Elsewhere on NRO, Kevin Williamson notes “the AFL-CIO maintains a website dedicated to executive compensation” and concludes, “The entire rhetoric of inequality is simply an excuse to rage about incomes at the top, a generation’s worth of progressive shenanigans having failed to do much about those at the bottom.”

There’s a reason union leaders stir fury about the richest 1 percent, and not, say, a bit lower. Almost all of the presidents of the country’s biggest unions earn salaries that put them in the richest 2 percent of Americans, and most of their executive staff is in the richest 3 percent or so.

According to public-disclosure forms collected and posted by the Center for Union Facts, the top salaries at the AFL-CIO in 2012 were president Richard Trumka’s $277,486, executive vice president Arlene Holt-Baker’s $243,571, and secretary-treasurer Elizabeth Shuler’s $243,571. (This is base salary; the top staff gets benefits and other compensations that amount to five-figure sums.)

This puts the top staff of that union in the richest 2 percent in terms of annual income, which is about $200,000.

This Wisconsin AFL-CIO photo shows AFL-CIO president Richard Trumka, left; a Green Bay Packers mascot; and, on the right, Wisconsin AFL-CIO president Phil Neuenfeldt, who made $108,526 in 2010, according to the union’s 990 form.

Still, the AFL-CIO leaders are underpaid compared to top staff at some other unions.
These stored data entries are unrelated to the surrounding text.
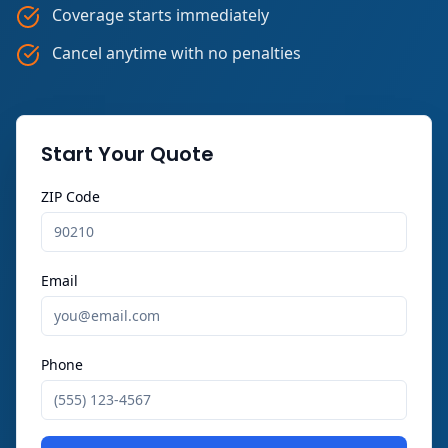
Coverage starts immediately
Cancel anytime with no penalties
Start Your Quote
ZIP Code
Email
Phone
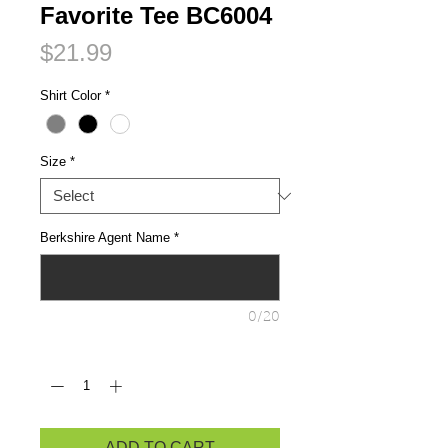
Favorite Tee BC6004
Price
$21.99
Shirt Color
*
Size
*
Berkshire Agent Name
*
0/20
Quantity
*
ADD TO CART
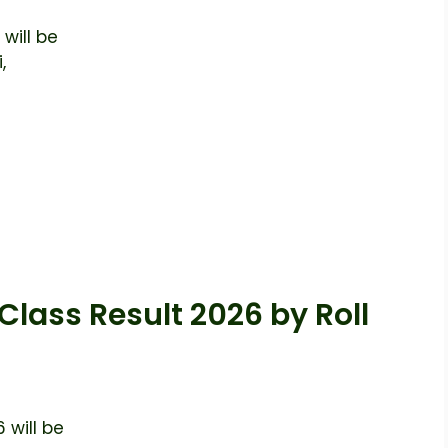
will be
,
Class Result 2026 by Roll
 will be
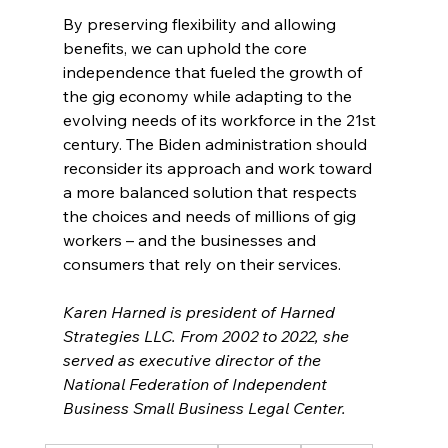
By preserving flexibility and allowing 
benefits, we can uphold the core 
independence that fueled the growth of 
the gig economy while adapting to the 
evolving needs of its workforce in the 21st 
century. The Biden administration should 
reconsider its approach and work toward 
a more balanced solution that respects 
the choices and needs of millions of gig 
workers – and the businesses and 
consumers that rely on their services.
Karen Harned is president of Harned 
Strategies LLC. From 2002 to 2022, she 
served as executive director of the 
National Federation of Independent 
Business Small Business Legal Center.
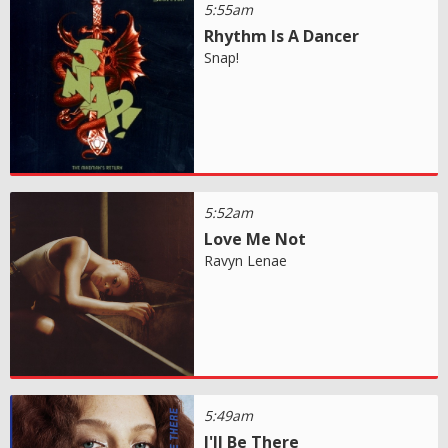
5:55am
Rhythm Is A Dancer
Snap!
5:52am
Love Me Not
Ravyn Lenae
5:49am
I'll Be There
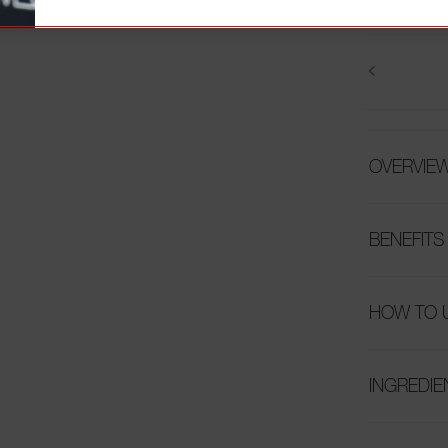
OVERVIE
BENEFITS
HOW TO 
INGREDIE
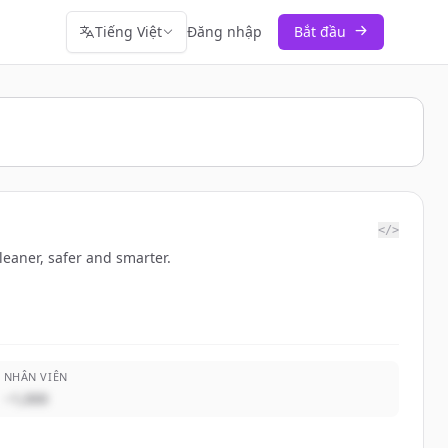
Tiếng Việt
Đăng nhập
Bắt đầu
</>
leaner, safer and smarter.
NHÂN VIÊN
~1,000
One union president can say — either with pride or with shame — that he is, indeed, one of America’s richest one-half of 1 percent. The American Federation of State, County and Municipal Employees’ international president, Gerald McEntee, had a gross salary of $1,020,751 in 2012.

American Federation of Teachers president Randi Weingarten is listed as having a base salary of $396,304 — with more than $160,000 in “benefits and other compensation.” This puts her in the richest 1 percent, as the threshold for that distinction is a salary of $394,000. Fifteen staffers at the organization collect more than $200,000, once you combine salary and other benefits.

James Callahan, president of the International Union of Operating Engineers, reported a gross salary of $352,101 in 2012.

Edwin Hill, international president of the International Brotherhood of Electrical Workers, made $326,253 in gross salary in 2012.

Over at the National Education Association, 32 staffers make more than $200,000 per year, topped by director Andrew Linebaugh’s $304,085.

Joseph Hansen, international president of the United Food and Commercial Workers, made $297,941 in gross salary in 2012.

Robert Buffenbarger, international president of the Machinists, had a gross salary of $253,914 in 2012.

Lawrence Cohen, president of the Communications Workers of America, can lament that his 2012 gross salary of $193,793 leaves him in only the richest 3 percent of Americans.

The average union member makes $950 per week, which comes out to $49,400, before taxes and before union dues are taken out — and there’s a big range in union dues per member per year.

This morning, the Los Cerritos News reports:

. . . a lawsuit filed in the California Central US District Court claiming that former US Labor Secretary Hilda Solis, a current candidate for the Los Angeles County Board of Supervisors, was provided thousands of dollars worth of free private jet travel without declaring the trips on the federal government required forms, paid for by the powerful International Union of Operating Engineers based in Pasadena during the same period she was undergoing confirmation hearings to become part of President Barack Obama’s Cabinet . . . 

[Long time IUOE leader William Waggoner] provided the XL jet to fly Solis between commuter airports in El Monte and Ontario on several occasions so “she could avoid freeway traffic.”

(Waggoner made $75,000 in gross salary in 2012.)

Shocking as the allegation about Solis is, more folks may be surprised that the International Union of Operating Engineers has a Cessna Citation XL Jet. That plane costs about $12 million new, about $4 million to $5 million used.